* _TASK DESCRIPTION_: Return every record below exactly.

________________________________________

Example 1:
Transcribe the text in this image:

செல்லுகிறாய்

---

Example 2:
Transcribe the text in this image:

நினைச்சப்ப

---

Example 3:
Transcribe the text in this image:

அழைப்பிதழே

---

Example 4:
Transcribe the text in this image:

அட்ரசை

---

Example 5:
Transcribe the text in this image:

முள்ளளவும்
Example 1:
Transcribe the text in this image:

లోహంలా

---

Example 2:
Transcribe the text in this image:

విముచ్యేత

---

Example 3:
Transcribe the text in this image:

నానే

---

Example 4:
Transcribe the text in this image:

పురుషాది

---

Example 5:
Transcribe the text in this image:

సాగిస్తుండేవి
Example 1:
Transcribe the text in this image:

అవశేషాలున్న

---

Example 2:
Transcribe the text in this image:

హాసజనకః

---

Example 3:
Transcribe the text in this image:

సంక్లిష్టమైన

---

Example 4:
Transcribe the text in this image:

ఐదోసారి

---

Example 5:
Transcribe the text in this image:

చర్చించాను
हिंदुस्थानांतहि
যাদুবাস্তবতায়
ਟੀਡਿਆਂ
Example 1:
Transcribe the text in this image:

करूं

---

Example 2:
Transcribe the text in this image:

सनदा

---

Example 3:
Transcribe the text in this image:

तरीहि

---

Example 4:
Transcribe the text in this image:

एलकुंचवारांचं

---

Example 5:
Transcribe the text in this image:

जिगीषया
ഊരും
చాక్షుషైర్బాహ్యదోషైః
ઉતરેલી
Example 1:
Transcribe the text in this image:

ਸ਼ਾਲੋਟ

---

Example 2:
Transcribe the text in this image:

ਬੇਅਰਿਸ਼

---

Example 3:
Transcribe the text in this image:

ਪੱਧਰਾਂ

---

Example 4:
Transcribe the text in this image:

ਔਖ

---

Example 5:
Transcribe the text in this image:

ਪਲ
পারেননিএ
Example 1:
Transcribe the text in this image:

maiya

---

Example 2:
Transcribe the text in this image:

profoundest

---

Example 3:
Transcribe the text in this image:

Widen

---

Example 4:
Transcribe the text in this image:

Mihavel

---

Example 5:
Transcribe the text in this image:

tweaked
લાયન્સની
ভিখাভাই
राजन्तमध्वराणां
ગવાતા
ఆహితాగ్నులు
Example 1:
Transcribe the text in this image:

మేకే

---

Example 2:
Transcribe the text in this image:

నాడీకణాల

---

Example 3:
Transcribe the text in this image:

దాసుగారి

________________________________________

* _SOLUTION TO THE EXERCISE_:
Example 1:
Transcribe the text in this image:

செல்லுகிறாய்

---

Example 2:
Transcribe the text in this image:

நினைச்சப்ப

---

Example 3:
Transcribe the text in this image:

அழைப்பிதழே

---

Example 4:
Transcribe the text in this image:

அட்ரசை

---

Example 5:
Transcribe the text in this image:

முள்ளளவும்
Example 1:
Transcribe the text in this image:

లోహంలా

---

Example 2:
Transcribe the text in this image:

విముచ్యేత

---

Example 3:
Transcribe the text in this image:

నానే

---

Example 4:
Transcribe the text in this image:

పురుషాది

---

Example 5:
Transcribe the text in this image:

సాగిస్తుండేవి
Example 1:
Transcribe the text in this image:

అవశేషాలున్న

---

Example 2:
Transcribe the text in this image:

హాసజనకః

---

Example 3:
Transcribe the text in this image:

సంక్లిష్టమైన

---

Example 4:
Transcribe the text in this image:

ఐదోసారి

---

Example 5:
Transcribe the text in this image:

చర్చించాను
हिंदुस्थानांतहि
যাদুবাস্তবতায়
ਟੀਡਿਆਂ
Example 1:
Transcribe the text in this image:

करूं

---

Example 2:
Transcribe the text in this image:

सनदा

---

Example 3:
Transcribe the text in this image:

तरीहि

---

Example 4:
Transcribe the text in this image:

एलकुंचवारांचं

---

Example 5:
Transcribe the text in this image:

जिगीषया
ഊരും
చాక్షుషైర్బాహ్యదోషైః
ઉતરેલી
Example 1:
Transcribe the text in this image:

ਸ਼ਾਲੋਟ

---

Example 2:
Transcribe the text in this image:

ਬੇਅਰਿਸ਼

---

Example 3:
Transcribe the text in this image:

ਪੱਧਰਾਂ

---

Example 4:
Transcribe the text in this image:

ਔਖ

---

Example 5:
Transcribe the text in this image:

ਪਲ
পারেননিএ
Example 1:
Transcribe the text in this image:

maiya

---

Example 2:
Transcribe the text in this image:

profoundest

---

Example 3:
Transcribe the text in this image:

Widen

---

Example 4:
Transcribe the text in this image:

Mihavel

---

Example 5:
Transcribe the text in this image:

tweaked
લાયન્સની
ভিখাভাই
राजन्तमध्वराणां
ગવાતા
ఆహితాగ్నులు
Example 1:
Transcribe the text in this image:

మేకే

---

Example 2:
Transcribe the text in this image:

నాడీకణాల

---

Example 3:
Transcribe the text in this image:

దాసుగారి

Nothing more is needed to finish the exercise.